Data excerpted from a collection
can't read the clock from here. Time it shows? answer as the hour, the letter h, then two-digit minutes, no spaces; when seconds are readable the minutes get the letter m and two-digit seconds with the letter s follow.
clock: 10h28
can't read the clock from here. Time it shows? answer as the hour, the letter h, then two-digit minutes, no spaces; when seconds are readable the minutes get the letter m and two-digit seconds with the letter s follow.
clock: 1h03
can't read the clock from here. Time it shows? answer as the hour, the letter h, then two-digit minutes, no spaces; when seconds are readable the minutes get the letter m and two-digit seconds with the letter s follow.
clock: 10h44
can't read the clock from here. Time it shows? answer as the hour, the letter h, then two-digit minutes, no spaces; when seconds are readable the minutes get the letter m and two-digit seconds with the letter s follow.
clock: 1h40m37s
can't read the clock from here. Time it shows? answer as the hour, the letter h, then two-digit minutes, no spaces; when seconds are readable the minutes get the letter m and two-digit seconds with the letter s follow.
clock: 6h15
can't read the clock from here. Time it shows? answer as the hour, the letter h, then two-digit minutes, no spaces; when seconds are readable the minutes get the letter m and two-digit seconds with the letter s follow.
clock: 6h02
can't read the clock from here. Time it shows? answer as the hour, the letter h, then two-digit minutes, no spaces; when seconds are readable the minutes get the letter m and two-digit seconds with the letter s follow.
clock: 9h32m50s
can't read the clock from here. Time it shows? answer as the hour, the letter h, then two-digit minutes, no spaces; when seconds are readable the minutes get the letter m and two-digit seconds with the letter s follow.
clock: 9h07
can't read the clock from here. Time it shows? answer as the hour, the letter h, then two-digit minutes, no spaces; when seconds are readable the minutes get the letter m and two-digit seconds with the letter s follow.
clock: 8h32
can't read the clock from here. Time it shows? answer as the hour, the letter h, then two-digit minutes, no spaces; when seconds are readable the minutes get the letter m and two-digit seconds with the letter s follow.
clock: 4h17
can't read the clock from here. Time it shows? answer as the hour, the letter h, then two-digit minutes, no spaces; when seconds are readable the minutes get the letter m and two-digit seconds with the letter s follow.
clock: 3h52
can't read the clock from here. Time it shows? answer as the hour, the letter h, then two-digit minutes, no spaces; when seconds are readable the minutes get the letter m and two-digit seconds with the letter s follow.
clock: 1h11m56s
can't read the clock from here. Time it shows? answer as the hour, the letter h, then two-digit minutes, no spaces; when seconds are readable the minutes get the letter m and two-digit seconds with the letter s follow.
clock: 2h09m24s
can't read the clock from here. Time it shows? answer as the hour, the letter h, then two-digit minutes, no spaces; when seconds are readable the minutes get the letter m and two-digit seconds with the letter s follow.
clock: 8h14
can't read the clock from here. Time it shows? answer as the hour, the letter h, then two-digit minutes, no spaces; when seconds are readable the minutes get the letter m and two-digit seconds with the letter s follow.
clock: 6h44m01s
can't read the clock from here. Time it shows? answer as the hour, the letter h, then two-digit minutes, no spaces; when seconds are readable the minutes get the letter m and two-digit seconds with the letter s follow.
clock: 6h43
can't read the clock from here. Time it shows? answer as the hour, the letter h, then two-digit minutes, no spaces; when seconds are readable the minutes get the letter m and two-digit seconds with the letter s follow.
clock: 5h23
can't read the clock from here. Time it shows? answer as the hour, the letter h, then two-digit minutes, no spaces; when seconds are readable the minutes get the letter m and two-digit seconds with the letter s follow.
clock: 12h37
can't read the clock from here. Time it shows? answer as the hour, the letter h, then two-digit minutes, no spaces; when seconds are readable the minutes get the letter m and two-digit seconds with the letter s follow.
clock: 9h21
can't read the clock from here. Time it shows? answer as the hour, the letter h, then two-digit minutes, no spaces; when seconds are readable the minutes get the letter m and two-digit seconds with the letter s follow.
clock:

EXERCISE REQUIREMENTS:
Convert every line of the data above into a Markdown table with the columns "Row" and "Line," numbering each row and omitting any blank lines.

SOLUTION TO THE PROBLEM:
| Row | Line |
|---|---|
| 1 | can't read the clock from here. Time it shows? answer as the hour, the letter h, then two-digit minutes, no spaces; when seconds are readable the minutes get the letter m and two-digit seconds with the letter s follow. |
| 2 | clock: 10h28 |
| 3 | can't read the clock from here. Time it shows? answer as the hour, the letter h, then two-digit minutes, no spaces; when seconds are readable the minutes get the letter m and two-digit seconds with the letter s follow. |
| 4 | clock: 1h03 |
| 5 | can't read the clock from here. Time it shows? answer as the hour, the letter h, then two-digit minutes, no spaces; when seconds are readable the minutes get the letter m and two-digit seconds with the letter s follow. |
| 6 | clock: 10h44 |
| 7 | can't read the clock from here. Time it shows? answer as the hour, the letter h, then two-digit minutes, no spaces; when seconds are readable the minutes get the letter m and two-digit seconds with the letter s follow. |
| 8 | clock: 1h40m37s |
| 9 | can't read the clock from here. Time it shows? answer as the hour, the letter h, then two-digit minutes, no spaces; when seconds are readable the minutes get the letter m and two-digit seconds with the letter s follow. |
| 10 | clock: 6h15 |
| 11 | can't read the clock from here. Time it shows? answer as the hour, the letter h, then two-digit minutes, no spaces; when seconds are readable the minutes get the letter m and two-digit seconds with the letter s follow. |
| 12 | clock: 6h02 |
| 13 | can't read the clock from here. Time it shows? answer as the hour, the letter h, then two-digit minutes, no spaces; when seconds are readable the minutes get the letter m and two-digit seconds with the letter s follow. |
| 14 | clock: 9h32m50s |
| 15 | can't read the clock from here. Time it shows? answer as the hour, the letter h, then two-digit minutes, no spaces; when seconds are readable the minutes get the letter m and two-digit seconds with the letter s follow. |
| 16 | clock: 9h07 |
| 17 | can't read the clock from here. Time it shows? answer as the hour, the letter h, then two-digit minutes, no spaces; when seconds are readable the minutes get the letter m and two-digit seconds with the letter s follow. |
| 18 | clock: 8h32 |
| 19 | can't read the clock from here. Time it shows? answer as the hour, the letter h, then two-digit minutes, no spaces; when seconds are readable the minutes get the letter m and two-digit seconds with the letter s follow. |
| 20 | clock: 4h17 |
| 21 | can't read the clock from here. Time it shows? answer as the hour, the letter h, then two-digit minutes, no spaces; when seconds are readable the minutes get the letter m and two-digit seconds with the letter s follow. |
| 22 | clock: 3h52 |
| 23 | can't read the clock from here. Time it shows? answer as the hour, the letter h, then two-digit minutes, no spaces; when seconds are readable the minutes get the letter m and two-digit seconds with the letter s follow. |
| 24 | clock: 1h11m56s |
| 25 | can't read the clock from here. Time it shows? answer as the hour, the letter h, then two-digit minutes, no spaces; when seconds are readable the minutes get the letter m and two-digit seconds with the letter s follow. |
| 26 | clock: 2h09m24s |
| 27 | can't read the clock from here. Time it shows? answer as the hour, the letter h, then two-digit minutes, no spaces; when seconds are readable the minutes get the letter m and two-digit seconds with the letter s follow. |
| 28 | clock: 8h14 |
| 29 | can't read the clock from here. Time it shows? answer as the hour, the letter h, then two-digit minutes, no spaces; when seconds are readable the minutes get the letter m and two-digit seconds with the letter s follow. |
| 30 | clock: 6h44m01s |
| 31 | can't read the clock from here. Time it shows? answer as the hour, the letter h, then two-digit minutes, no spaces; when seconds are readable the minutes get the letter m and two-digit seconds with the letter s follow. |
| 32 | clock: 6h43 |
| 33 | can't read the clock from here. Time it shows? answer as the hour, the letter h, then two-digit minutes, no spaces; when seconds are readable the minutes get the letter m and two-digit seconds with the letter s follow. |
| 34 | clock: 5h23 |
| 35 | can't read the clock from here. Time it shows? answer as the hour, the letter h, then two-digit minutes, no spaces; when seconds are readable the minutes get the letter m and two-digit seconds with the letter s follow. |
| 36 | clock: 12h37 |
| 37 | can't read the clock from here. Time it shows? answer as the hour, the letter h, then two-digit minutes, no spaces; when seconds are readable the minutes get the letter m and two-digit seconds with the letter s follow. |
| 38 | clock: 9h21 |
| 39 | can't read the clock from here. Time it shows? answer as the hour, the letter h, then two-digit minutes, no spaces; when seconds are readable the minutes get the letter m and two-digit seconds with the letter s follow. |
| 40 | clock: |